Papers, Please Review

  • over 2 years ago by Jason Magee

Highlights

  • Something very new/different. Doesn’t fit into a genre!

Lowlights

  • Only interesting for a short period

Papers, Please is a very unique game that I’m unable to categorise by genre. You play the game as a passport officer in a fictional country struggling to make ends meet financially. I guess the game could be described as an emotional pressure simulator? Or something along those lines.

You spend the bulk of the game at your passport office which has an area to view the immigrant, a desk to read documents on and a small area to store documents away. Immigrants come to your desk, having being called by your loudspeaker and present the documents they have to try and gain access. Sometime the documents are correct, sometimes they’ve made a mistake that can be corrected, sometimes they have forged the documents, sometimes they have a bomb, sometimes they’re illegally trying to gain entry, etc. The game’s objective is to keep your family alive by processing as many people per day correctly in order to make the most amount of money to pay bills, buy food, get medicine, etc. A number of people will come to your desk with offers that you improve your chances but sometimes at risk to yourself. For example one of the border police will offer to give you a cut of his money for every person you detain and a shady organisation will keep popping up asking you to help members gain entry.

Once someone is at your desk, you have a range of tools available to try and decide if they should be allowed access, denied access or detained. On your desk is a rulebook which contains rules like: everyone requires a passport, the passport must be in date, citizens require a valid citizen card, no one can enter with illegal items or firearms, etc. As you progress the rules start to add up making it easier to miss little details causing you to get “written up” for doing your job wrong. You eventually unlock upgrades to your desk, the ability to detain people, do full body scans, etc.

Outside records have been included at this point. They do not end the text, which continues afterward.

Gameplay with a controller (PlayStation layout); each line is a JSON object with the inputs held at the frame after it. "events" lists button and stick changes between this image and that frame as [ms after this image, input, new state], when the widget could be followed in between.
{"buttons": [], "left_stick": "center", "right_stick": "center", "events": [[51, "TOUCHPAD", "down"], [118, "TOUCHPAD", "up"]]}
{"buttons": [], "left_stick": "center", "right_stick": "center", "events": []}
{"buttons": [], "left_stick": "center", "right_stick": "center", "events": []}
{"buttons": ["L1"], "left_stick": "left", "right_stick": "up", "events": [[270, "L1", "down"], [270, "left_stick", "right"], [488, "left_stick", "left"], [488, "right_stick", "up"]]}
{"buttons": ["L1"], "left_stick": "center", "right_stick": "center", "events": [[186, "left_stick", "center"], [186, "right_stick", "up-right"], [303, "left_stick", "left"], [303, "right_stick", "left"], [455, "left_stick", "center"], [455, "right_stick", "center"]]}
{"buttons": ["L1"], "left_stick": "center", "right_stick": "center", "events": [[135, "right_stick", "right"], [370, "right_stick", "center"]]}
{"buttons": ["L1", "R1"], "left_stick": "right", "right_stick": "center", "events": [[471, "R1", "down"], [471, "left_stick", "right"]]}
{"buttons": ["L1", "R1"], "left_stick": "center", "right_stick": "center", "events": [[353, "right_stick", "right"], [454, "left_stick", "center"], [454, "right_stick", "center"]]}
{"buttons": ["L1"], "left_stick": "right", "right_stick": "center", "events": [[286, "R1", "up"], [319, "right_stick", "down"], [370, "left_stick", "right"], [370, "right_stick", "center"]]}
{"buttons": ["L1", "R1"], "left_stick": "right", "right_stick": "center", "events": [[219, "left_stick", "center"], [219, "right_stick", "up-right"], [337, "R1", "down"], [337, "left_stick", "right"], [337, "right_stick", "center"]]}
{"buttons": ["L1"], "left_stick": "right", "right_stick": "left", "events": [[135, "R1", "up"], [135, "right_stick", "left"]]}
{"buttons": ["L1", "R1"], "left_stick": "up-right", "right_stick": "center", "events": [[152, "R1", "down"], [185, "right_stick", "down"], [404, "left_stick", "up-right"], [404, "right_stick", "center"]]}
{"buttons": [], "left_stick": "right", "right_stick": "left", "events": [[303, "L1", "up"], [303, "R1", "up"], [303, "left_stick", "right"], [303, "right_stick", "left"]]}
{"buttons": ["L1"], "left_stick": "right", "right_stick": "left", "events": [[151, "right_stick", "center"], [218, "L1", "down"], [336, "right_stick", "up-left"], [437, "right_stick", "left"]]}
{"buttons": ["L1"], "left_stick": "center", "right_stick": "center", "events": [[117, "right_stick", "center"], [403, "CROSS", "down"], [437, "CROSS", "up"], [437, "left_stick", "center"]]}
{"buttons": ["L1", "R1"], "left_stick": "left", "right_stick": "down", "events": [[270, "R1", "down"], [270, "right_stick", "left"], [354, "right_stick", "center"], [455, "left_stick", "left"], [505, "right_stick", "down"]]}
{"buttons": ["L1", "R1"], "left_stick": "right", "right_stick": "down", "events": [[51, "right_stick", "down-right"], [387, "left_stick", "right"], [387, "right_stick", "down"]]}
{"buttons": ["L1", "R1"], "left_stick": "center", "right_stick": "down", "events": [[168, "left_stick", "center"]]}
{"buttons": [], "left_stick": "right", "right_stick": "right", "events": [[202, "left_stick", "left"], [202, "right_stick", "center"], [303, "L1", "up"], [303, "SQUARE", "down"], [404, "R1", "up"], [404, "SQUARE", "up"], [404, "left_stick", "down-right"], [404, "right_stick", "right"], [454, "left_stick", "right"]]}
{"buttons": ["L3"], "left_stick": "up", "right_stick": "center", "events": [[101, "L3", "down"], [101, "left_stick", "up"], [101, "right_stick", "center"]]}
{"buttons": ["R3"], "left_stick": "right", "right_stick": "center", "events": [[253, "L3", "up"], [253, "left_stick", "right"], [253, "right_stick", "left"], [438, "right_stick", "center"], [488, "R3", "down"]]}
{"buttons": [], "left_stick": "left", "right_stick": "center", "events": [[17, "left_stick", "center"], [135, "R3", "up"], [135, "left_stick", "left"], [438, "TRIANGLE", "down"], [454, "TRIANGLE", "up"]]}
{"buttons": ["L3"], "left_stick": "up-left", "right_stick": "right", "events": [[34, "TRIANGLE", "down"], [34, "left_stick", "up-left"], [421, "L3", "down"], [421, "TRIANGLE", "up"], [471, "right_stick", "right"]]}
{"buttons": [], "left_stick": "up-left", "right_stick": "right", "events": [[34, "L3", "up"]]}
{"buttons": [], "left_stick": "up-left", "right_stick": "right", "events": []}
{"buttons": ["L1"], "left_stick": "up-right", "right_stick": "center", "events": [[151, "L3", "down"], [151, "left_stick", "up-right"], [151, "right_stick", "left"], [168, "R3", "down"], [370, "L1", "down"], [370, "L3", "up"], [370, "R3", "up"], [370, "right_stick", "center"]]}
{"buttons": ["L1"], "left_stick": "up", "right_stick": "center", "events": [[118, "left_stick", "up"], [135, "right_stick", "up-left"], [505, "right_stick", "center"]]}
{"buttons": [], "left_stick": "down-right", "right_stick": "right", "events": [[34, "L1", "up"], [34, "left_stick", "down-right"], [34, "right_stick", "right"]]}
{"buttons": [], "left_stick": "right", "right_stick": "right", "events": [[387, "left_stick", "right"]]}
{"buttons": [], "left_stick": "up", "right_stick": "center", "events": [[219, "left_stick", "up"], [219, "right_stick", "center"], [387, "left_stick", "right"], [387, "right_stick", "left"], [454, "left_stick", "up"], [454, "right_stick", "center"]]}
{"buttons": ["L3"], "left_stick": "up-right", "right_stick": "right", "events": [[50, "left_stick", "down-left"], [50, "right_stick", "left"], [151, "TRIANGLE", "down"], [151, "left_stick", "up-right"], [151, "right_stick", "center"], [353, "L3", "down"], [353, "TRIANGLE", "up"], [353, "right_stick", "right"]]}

I enjoyed playing Papers, Please for a good hour before it started to get repetitive but the game is exceptionally cheap to purchase. I was beginning to get irritated by one particular rule which required you to check the country/city on a persons paperwork which involved trying to read the rulebook in a very limited amount of space and constantly needing to find the right page for the country. Basically, it was getting a bit too much like work and less like fun.

The graphics are pixelated 2d retro style with a unique take on colours. Audio amounts to indistinguishable noises during dialogue and music that gets old fairly quickly.

I didn’t experience any bugs.

Papers, Please is a very unique game that is worth trying just to experience but i couldn’t recommend it, primarily due to how quickly it gets old.